Apologies to Walt Whitman for co-opting the first line of his famous poem O Captain! My Captain! but solutions for archiving email are not yet anchor’d safe and sound. Thanks to the collaborative and cooperative community working in this space, however, we’re making headway on the journey.
Email archiving as a distinct research area has been around a while but the discipline is still very much emergent. Stanford University Library, for example, has been working on acquiring and processing email from collections since 2010. ePADD’s Glynn Edwards can trace her initial conversation on developing email archiving software with Smithsonian Institution Archives’ Ricc Ferrante at the 2012 Society of American Archivists conference in San Diego and she agrees it is very gratifying to see the growth of support and interest, especially over the past year.
The Archiving Email Symposium (videos of the presentations are now available), hosted by the Library of Congress and the National Archives in June 2015, was one of the inspirations for the Email Archiving Stewardship Tools (Harvard EAST) workshop at Harvard Library on March 2-3, 2016. In addition to Harvard and the Library of Congress, participants for the workshop included the Smithsonian Institution Archives, Stanford University Libraries’ ePADD project, MIT Institute Archives and Special Collections, University of Illinois Urbana-Champaign, Artefactual Systems and BitCurator Consortium.
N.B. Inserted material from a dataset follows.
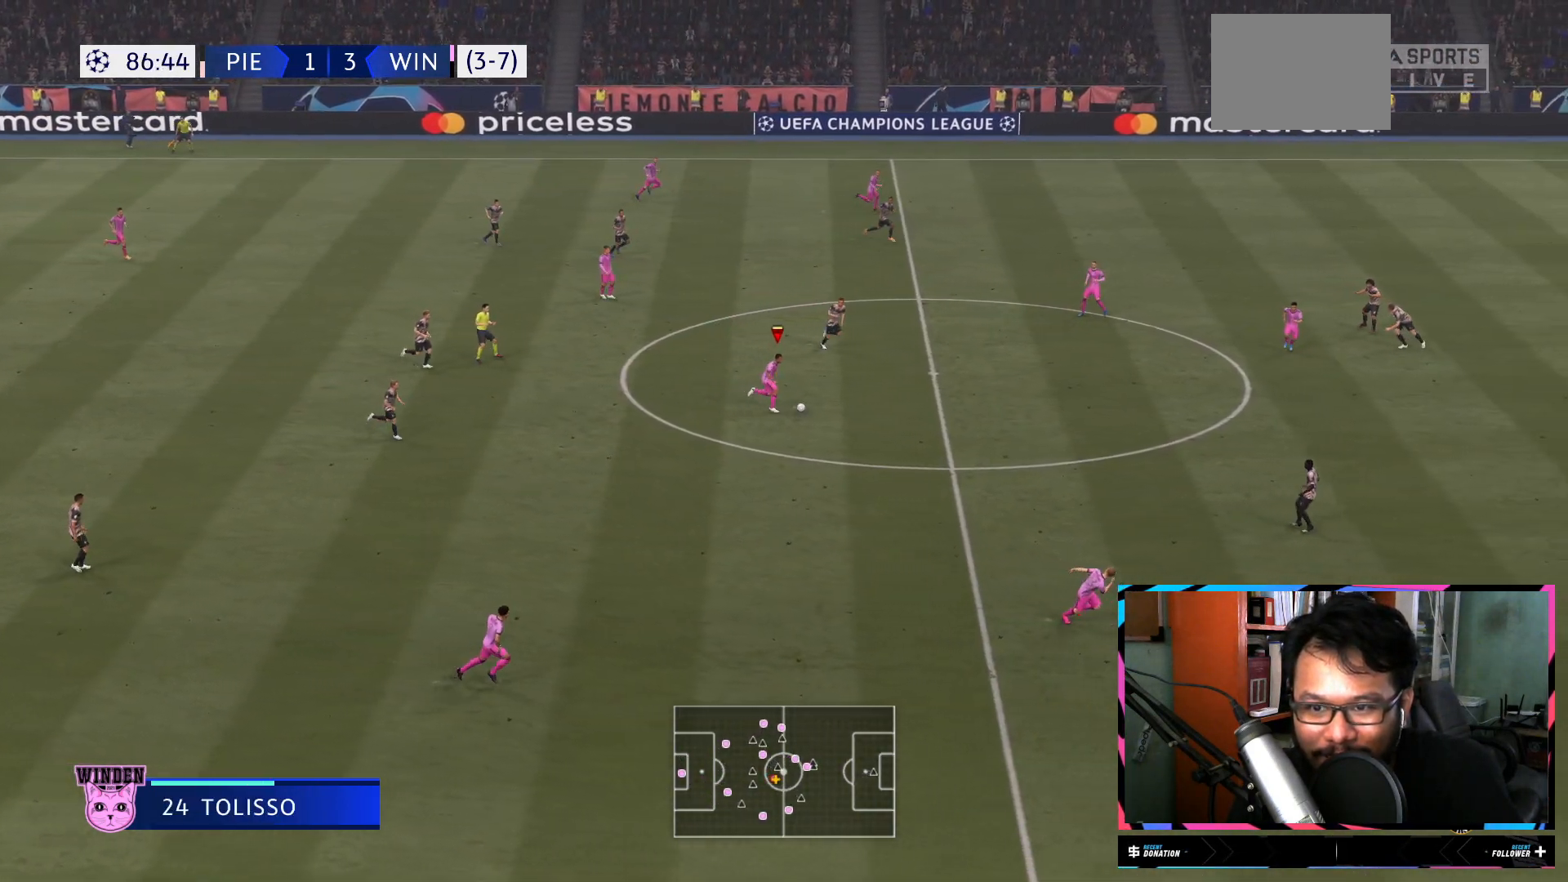
{"buttons": ["R2"], "left_stick": "down-right", "right_stick": "center", "events": []}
The high-level goals of the two-day workshop, organized by Harvard’s Wendy Gogel and Grainne Reilly, were community building, updating each other on current work, identifying and prioritizing gap areas and exposing the HL community to email-archiving efforts in the field at large. Just bringing the group together ticked off the first goal so we started the day with a mark in the win column.
Glynn Edwards summed up the mood in the room this way: “It was exciting to be part of the working group at Harvard sharing information about our various tools, processes, and needs and to begin conceptualizing a path of data and metadata through different tools contingent on their workflows. There was a lot of energy in the room and a willingness to work together to find ways to re-purpose metadata between tools and collaborate on building shared lexicons to assist with processing and discovery.”
Edwards also found inspiration in Prom’s statement that “email is one of the richest, one of the most revealing, if not the most revealing, of sources currently being generated.” She goes on to say that “while correspondence has always been an important format in archival collections; email is often more – more immediate, more complex, more exposing. This is highlighted again on an almost weekly basis in breaking news – as the Governor’s emails regarding Flint Michigan water crisis were released or emails and documents referred to as the Panama Papers were leaked.”
My personal interest is in the digital formats used for email messages and other personal information manager or PIM formats including calendaring, text and instant messages. As Prom indicated in the DPC Technology Watch Report Preserving Email (PDF), there’s a convergence in the email archiving community around the MBOX family and EML as de facto preservation formats for email messages primarily because of two related factors: transparency and integration with toolsets.
The Library of Congress’s Sustainability of Digital Formats website defines transparency, one of seven sustainability factors, as “the degree to which the digital representation is open to direct analysis with basic tools, including human readability using a text-only editor.”
Native or normalized MBOX and EML files also can be used as access copies because they can be imported into a variety of email clients. It’s no surprise then that these two plain text and very transparent formats, MBOX and EML, are integrated into popular email archiving tools and most modern email clients can import and export one or both of the formats. The Smithsonian Institution Archives’ CERP toolset ingests MBOX-formatted messages before converting to XML, as will the still-in-development DArcMail (Digital Archive Mail System). The ePADD project developed at Stanford University Libraries also requires MBOX for ingest. Harvard University Libraries’ Electronic Archiving System (EAS) ingests EML-formatted messages.
Harvard EAST workshop participants discussed some of the issues with these formats, including the lack of format validation tools and the challenges of working with formats, like MBOX, without documented standards.
Reflecting again on Whitman’s poem, email archiving is still a work in progress and our voyage of discovery is nowhere near closed and done. However, projects like the Harvard EAST workshop move us all further along.